L'Eclettico



Tutto tranne il treno



L'ECLETTICO - web "aperiodico"

TUTTO TRANNE IL TRENO

 
"Tutto tranne il muro", recitava lo slogan di un centro commerciale nel nord Milano. La variante che ne abbiamo fatto per porla a titolo di questo articolo dipende dalla sensazione che nella “logica” di chi dirige i programmi industriali delle ferrovie italiane sembra di vedere che accogliere ed agevolare chi deve viaggiare in treno non sia l’obiettivo prioritario delle stazioni ferroviarie.
Al contrario, questa esigenza sembra essere subordinata ad altre finalità. Oltre a quanto si è già dimostrato in proposito altrove sull’Eclettico (Biglietterie in estinzione, Tre indizi fanno una prova), è del tutto evidente come esse sembrano ormai essere prioritariamente funzionali ad indurre il viaggiatore all’acquisto di prodotti di altro genere rispetto ai viaggi in treno.
Basta osservare la segnaletica per rendersene conto. Quando venne costruita la Stazione Centrale di Milano, i progettisti pensarono bene di rendere evidente la posizione della biglietteria scolpendone l’indicazione a caratteri cubitali nel marmo.
Oggi, appena entrati in stazione, quella che si vede subito bene è l’insegna dell’agenzia viaggi che è facile scambiare per la biglietteria ferroviaria di Trenitalia, salvo scoprire l’errore al momento di dover pagare i diritti di agenzia oltre al prezzo del biglietto.
Per raggiungere la biglietteria vera e propria (con tutti i suoi difetti di cui si è detto) occorre inoltrarsi nel “cuore” più interno della stazione: i punti più strategici lungo il percorso che porta alle banchine di partenza dei treni sono, infatti, stati assegnati alle vetrine sfavillanti di marchi più o meno noti che abbagliano il viaggiatore coi loro richiami, cercando di attirarlo all’interno dei negozi come le Sirene con Ulisse.
Una volta in possesso del biglietto, la prova successiva è riuscire a dribblare i più vari totem e postazioni pubblicitarie ed arrivare in tempo al treno in partenza.
Nella stazione di Monza, al fine di garantire un più alto punteggio ai partecipanti a questo Rail Game, un parallelepipedo pubblicitario di qualche metro cubo è strategicamente collocato sulla traiettoria che i trafelati pendolari percorrono quotidianamente dall’ingresso in stazione al binario e viceversa.
Per evitare di “spalmarsi” sull’ostacolo o ricevere gomitate nelle costole dagli altri concorrenti occorre un’agilità maggiore di quella che Leo Messi deve sfoggiare in ogni partita per sfuggire la marcatura dei più accaniti mastini delle difese avversarie.
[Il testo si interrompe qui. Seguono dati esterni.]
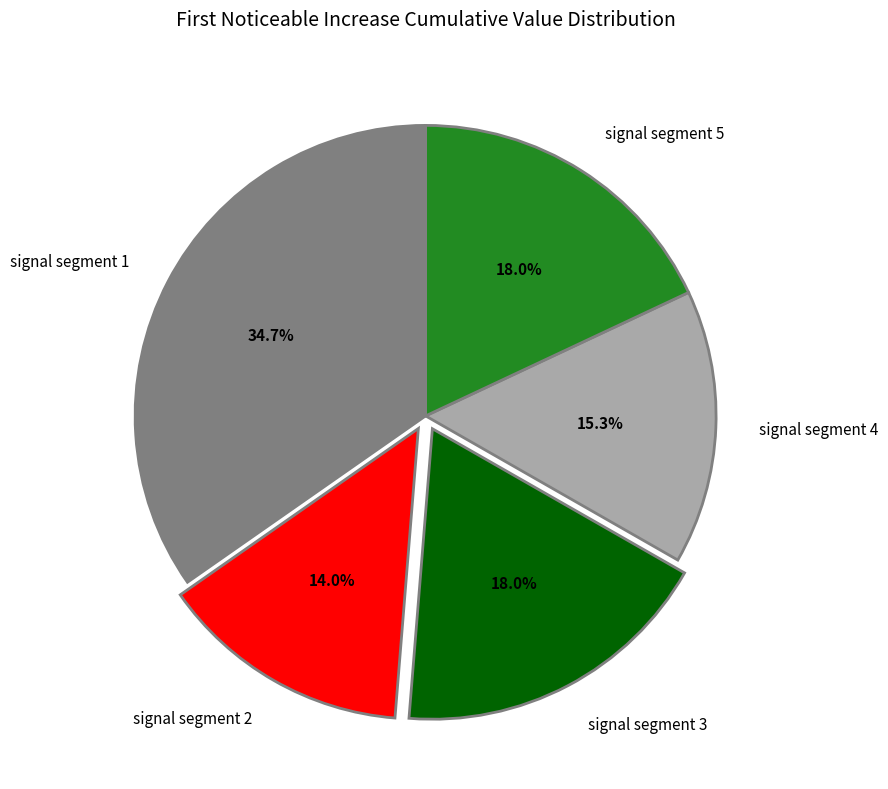

Is signal segment 4 the majority of the pie?

No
Oltre al problema di superare le insidie sul percorso si pone quello di individuare il binario giusto su cui parte il treno che dobbiamo prendere. E qui chi gestisce le stazioni abbandona ogni ritegno e manifesta palesemente cosa davvero gli interessa.
Per leggere i display con l’indicazione di orario e destinazione del treno non è sufficiente avere la vista di Occhio di Falco nell’Ultimo dei Mohicani ed occorre avvicinarsi fino a metterci sotto il naso.
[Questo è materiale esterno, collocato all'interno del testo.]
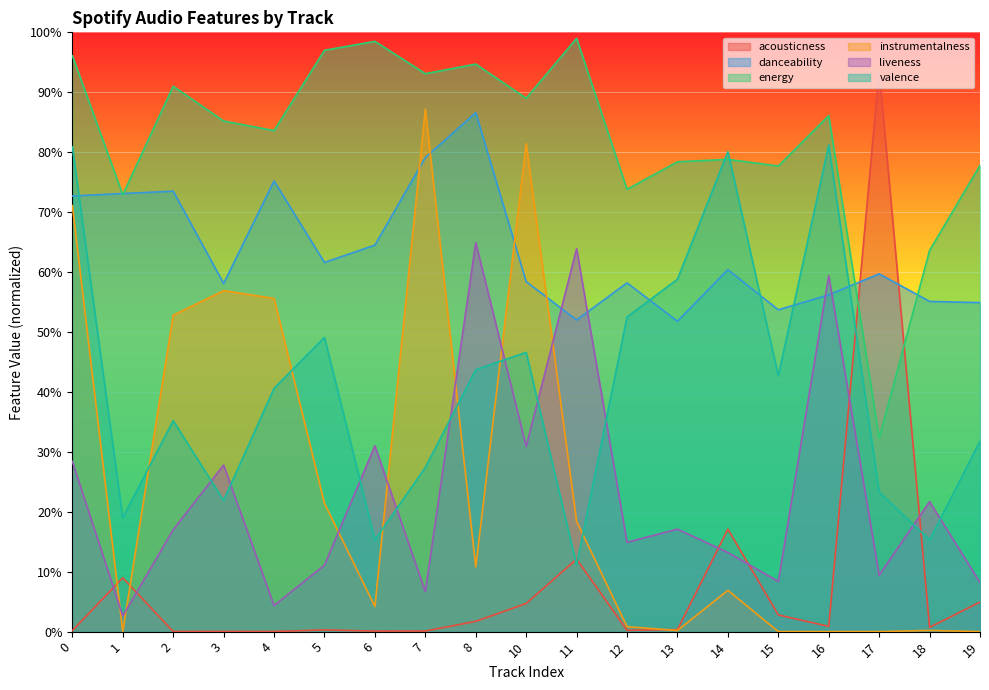

Read the energy value at 8.

0.9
Accanto ad essi, invece, grandi schermi luminosi ci propongono le meravigliose immagini del mondo in cui potremo vivere acquistando il prodotto reclamizzato. Immagini accompagnate da musica e slogan con un volume che copre quello dell’altoparlante di stazione che annuncia il treno (attività che ormai non bisogna più dare per scontata: più di un treno ci si è presentato al binario senza avviso lasciandoci nel dubbio se fosse o meno quello su cui saremmo dovuti salire) e con ossessiva ripetitività martella il cervello dello sciagurato che, sulla banchina (in piedi perché le panchine ormai sono andate fuori produzione), vorrebbe poter leggere in pace il libro o la rivista con cui lenisce le pene dei tempi di attesa. Chissà se qualche procuratore senza paura vorrà avviare un’inchiesta sul livello sonoro di questi annunci, sul cui rispetto della normativa in materia di rumore ho qualche dubbio.
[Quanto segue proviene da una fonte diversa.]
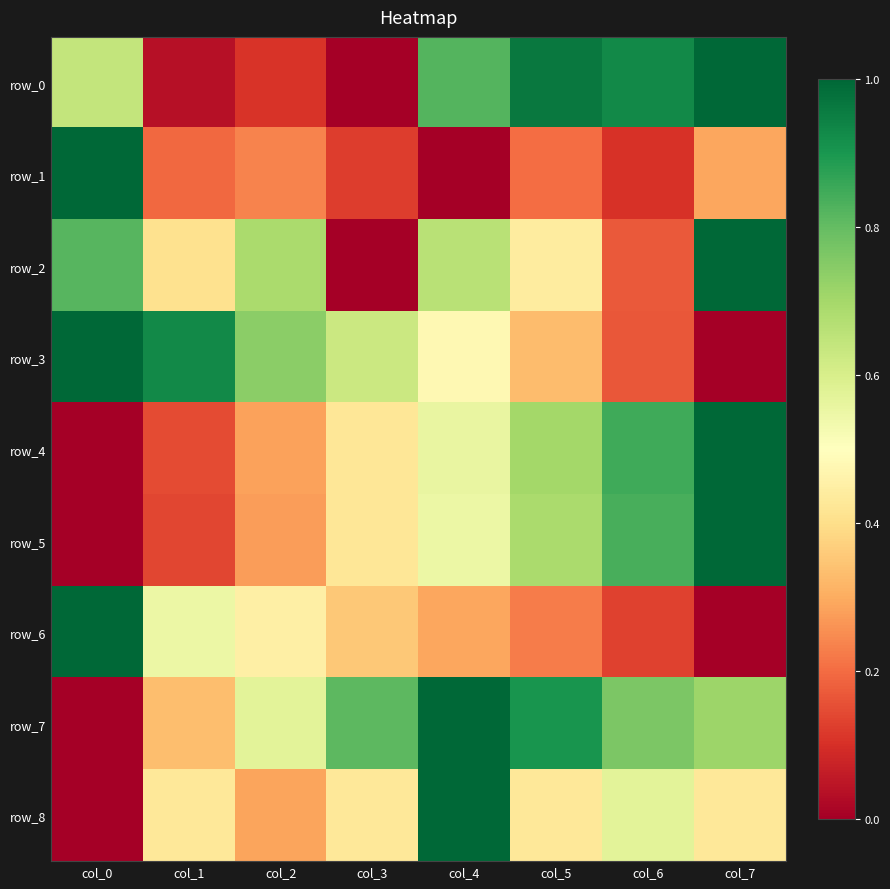

What is the maximum value shown in the chart?

1.0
Per concludere la panoramica non va meglio per i tabelloni generali degli arrivi e delle partenze. Limitandomi alle due principali stazioni milanesi noto che in Centrale è appeso agli arconi sotto i quali si accede ai binari. Se il binario del proprio treno è indicato si passa oltre e ci si avvia, ma se il treno è in ritardo e il binario non c’è si può dover aspettare anche a lungo a naso all’insù… ed allora le poltroncine che pure sono state collocate nella galleria centrale non sono proprio nella posizione più adeguata per evitare di indurre nei malcapitati un principio di torcicollo.
 
La musica non cambia anche alla stazione di Porta Garibaldi, di cui, il 20 marzo 2006, articoli di stampa decantavano il nuovo volto: “assolutamente innovativo, una città nella città, con ristoranti, bar, punti commerciali, tanti vetri e specchi, luminosa come non mai” ma cosa c’entrano tutte queste belle cose con l’esigenza di prendere un treno? Infatti nell’atrio con i tabelloni di arrivi e partenze non c’è neppure un sedile, in compenso su questa sorta di “piazza” si affacciano tanti bei negozi, che i passeggeri, altrimenti costretti a stare piantati in piedi come i veilleurs francesi, sono indotti a visitare. Sicuri che sia un caso?